Data extracted from a collection:
────────

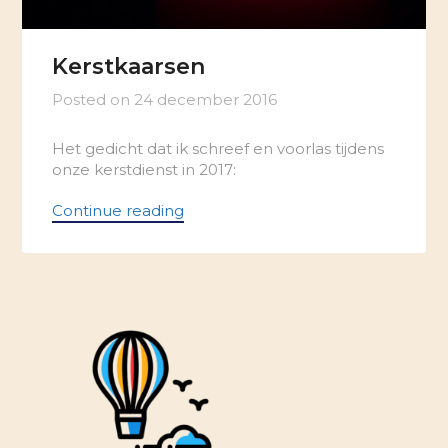
Kerstkaarsen
Posted on
24 december 2016
Het gedicht dat ik schreef en voorlas tijdens
onze kerstdienst in 2017:
Continue reading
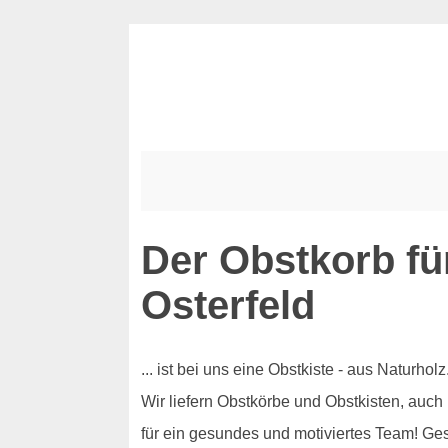
Der Obstkorb fü
Osterfeld
... ist bei uns eine Obstkiste - aus Naturh
Wir liefern Obstkörbe und Obstkisten, auch
für ein gesundes und motiviertes Team! Ge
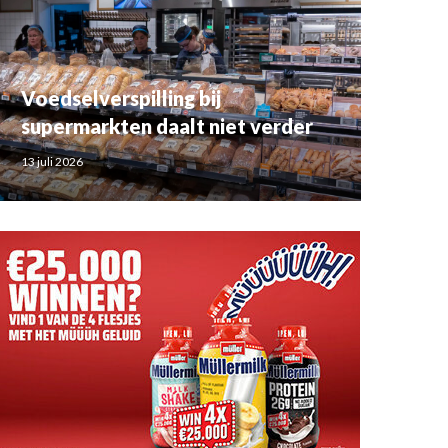
Voedselverspilling bij
supermarkten daalt niet verder
13 juli 2026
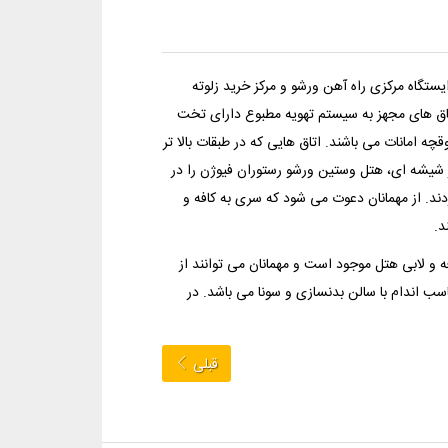
یاده با کاخ فرهنگ و علم، ایستگاه مرکزی راه آهن ورشو و مرکز خرید زلوته
اتاق های مجهز به سیستم تهویه مطبوع دارای تخت
ه امانات می باشند. اتاق هایی که در طبقات بالا تر
ر شیشه ای، هتل وستین ورشو رستوران فیوژن را در
دند. از مهمانان دعوت می شود که سری به کافه و
د.
 و لابی هتل موجود است و مهمانان می توانند از
تری استفاده کنند. هتل همچنین دارای یک مرکز 24 ساعته تناسب اندام با سالن بدنسازی و سونا می باشد. در
قبلی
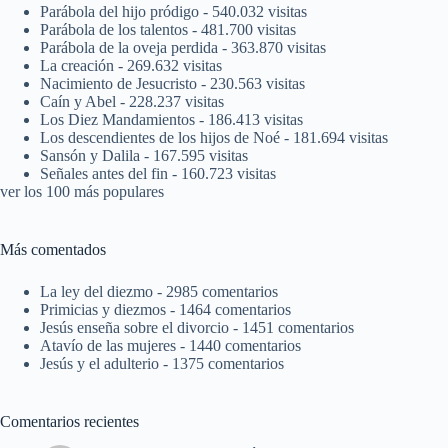
Parábola del hijo pródigo
- 540.032 visitas
Parábola de los talentos
- 481.700 visitas
Parábola de la oveja perdida
- 363.870 visitas
La creación
- 269.632 visitas
Nacimiento de Jesucristo
- 230.563 visitas
Caín y Abel
- 228.237 visitas
Los Diez Mandamientos
- 186.413 visitas
Los descendientes de los hijos de Noé
- 181.694 visitas
Sansón y Dalila
- 167.595 visitas
Señales antes del fin
- 160.723 visitas
ver los 100 más populares
Más comentados
La ley del diezmo
- 2985 comentarios
Primicias y diezmos
- 1464 comentarios
Jesús enseña sobre el divorcio
- 1451 comentarios
Atavío de las mujeres
- 1440 comentarios
Jesús y el adulterio
- 1375 comentarios
Comentarios recientes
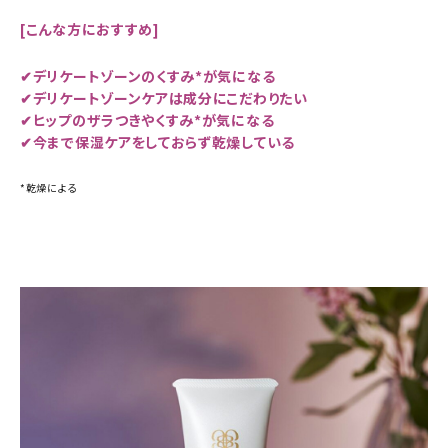
[こんな方におすすめ]
✔デリケートゾーンのくすみ*が気になる
✔デリケートゾーンケアは成分にこだわりたい
✔ヒップのザラつきやくすみ*が気になる
✔今まで保湿ケアをしておらず乾燥している
*乾燥による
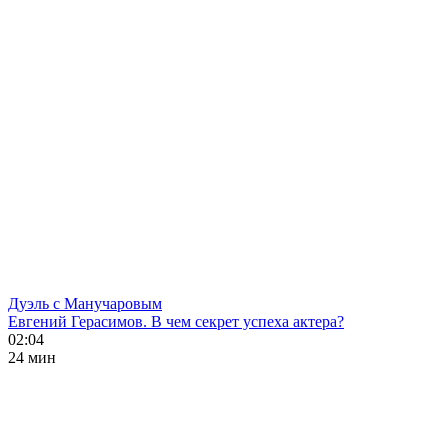
Дуэль с Манучаровым
Евгений Герасимов. В чем секрет успеха актера?
02:04
24 мин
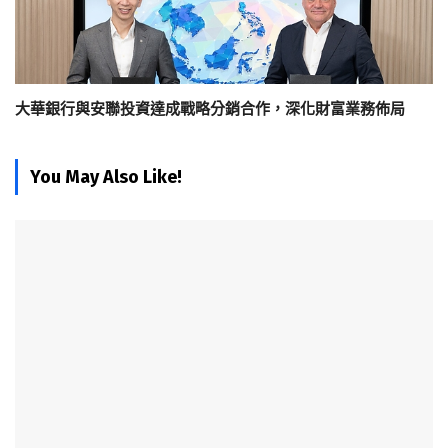
大華銀行與安聯投資達成戰略分銷合作，深化財富業務佈局
You May Also Like!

────────

• Exercise goal:
Reproduce the text of every record above word for word, omitting the pictures.

• Solution:
Kerstkaarsen
Posted on
24 december 2016
Het gedicht dat ik schreef en voorlas tijdens
onze kerstdienst in 2017:
Continue reading
Der Obstkorb fü
Osterfeld
... ist bei uns eine Obstkiste - aus Naturh
Wir liefern Obstkörbe und Obstkisten, auch
für ein gesundes und motiviertes Team! Ge
Voedselverspilling bij
supermarkten daalt niet verder
13 juli 2026
یاده با کاخ فرهنگ و علم، ایستگاه مرکزی راه آهن ورشو و مرکز خرید زلوته
اتاق های مجهز به سیستم تهویه مطبوع دارای تخت
ه امانات می باشند. اتاق هایی که در طبقات بالا تر
ر شیشه ای، هتل وستین ورشو رستوران فیوژن را در
دند. از مهمانان دعوت می شود که سری به کافه و
د.
 و لابی هتل موجود است و مهمانان می توانند از
تری استفاده کنند. هتل همچنین دارای یک مرکز 24 ساعته تناسب اندام با سالن بدنسازی و سونا می باشد. در
قبلی
Parábola del hijo pródigo
- 540.032 visitas
Parábola de los talentos
- 481.700 visitas
Parábola de la oveja perdida
- 363.870 visitas
La creación
- 269.632 visitas
Nacimiento de Jesucristo
- 230.563 visitas
Caín y Abel
- 228.237 visitas
Los Diez Mandamientos
- 186.413 visitas
Los descendientes de los hijos de Noé
- 181.694 visitas
Sansón y Dalila
- 167.595 visitas
Señales antes del fin
- 160.723 visitas
ver los 100 más populares
Más comentados
La ley del diezmo
- 2985 comentarios
Primicias y diezmos
- 1464 comentarios
Jesús enseña sobre el divorcio
- 1451 comentarios
Atavío de las mujeres
- 1440 comentarios
Jesús y el adulterio
- 1375 comentarios
Comentarios recientes
[こんな方におすすめ]
✔デリケートゾーンのくすみ*が気になる
✔デリケートゾーンケアは成分にこだわりたい
✔ヒップのザラつきやくすみ*が気になる
✔今まで保湿ケアをしておらず乾燥している
*乾燥による
Дуэль с Манучаровым
Евгений Герасимов. В чем секрет успеха актера?
02:04
24 мин
大華銀行與安聯投資達成戰略分銷合作，深化財富業務佈局
You May Also Like!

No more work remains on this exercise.